Dr Michael Clerx
I am interested in the mechanisms underlying cardiac (cellular) electrophysiology and how the interaction of dynamic processes at different scales (gene, ion channel, cell, tissue) gives rise to organised behaviour at the level of the heart. I believe that combining computational modelling with novel experiments is the best way forward, and will lead to improved diagnosis and treatment of genetic and acquired arrhythmias. Now that the degree of variability in cardiac physiology is becoming ever clearer, I want to know how to measure it, what methods are needed to analyse such variable data, and how to incorporate it into models and simulations.
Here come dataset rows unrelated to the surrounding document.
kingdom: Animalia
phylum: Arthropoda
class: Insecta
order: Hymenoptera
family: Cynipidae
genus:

My main project in Oxford is the Cardiac Electrophysiology Web Lab, a tool that takes annotated CellML models and simulation protocols as input, and then produces graphs showing the results for each experiment on every suitable model. Results are stored and publicly visible, so that users can easily browse and compare different models of the cardiac action potential. Starting from an existing prototype, we are extending the Web Lab to incorporate experimental data and variability-aware inference methods that will let users refit (parts of) models to novel data sets. Because all data, models, simulation specifications, and results are public, we hope this will set a new standard for reproducibility and openness in systems physiology, as well as being a useful tool to investigate variability.
In addition, I continue to develop and maintain the the modelling tool Myokit and occasionally contribute to CellML development.
I received a BSc in Knowledge Engineering in 2009 and an MSc in Artificial Intelligence in 2011 at Maastricht University, where I stayed until April 2017 when I defended my PhD thesis Multi-Scale Modeling and Variability in Cardiac Cellular Electrophysiology.
Since May 2017 I've been a post-doctoral researcher in the computational biology group in Oxford, where I'm working on the Cardiac Electrophysiology Web Lab and related projects such as PINTS to make cardiac electrophysiology modelling more reproducible - and easier too, where possible.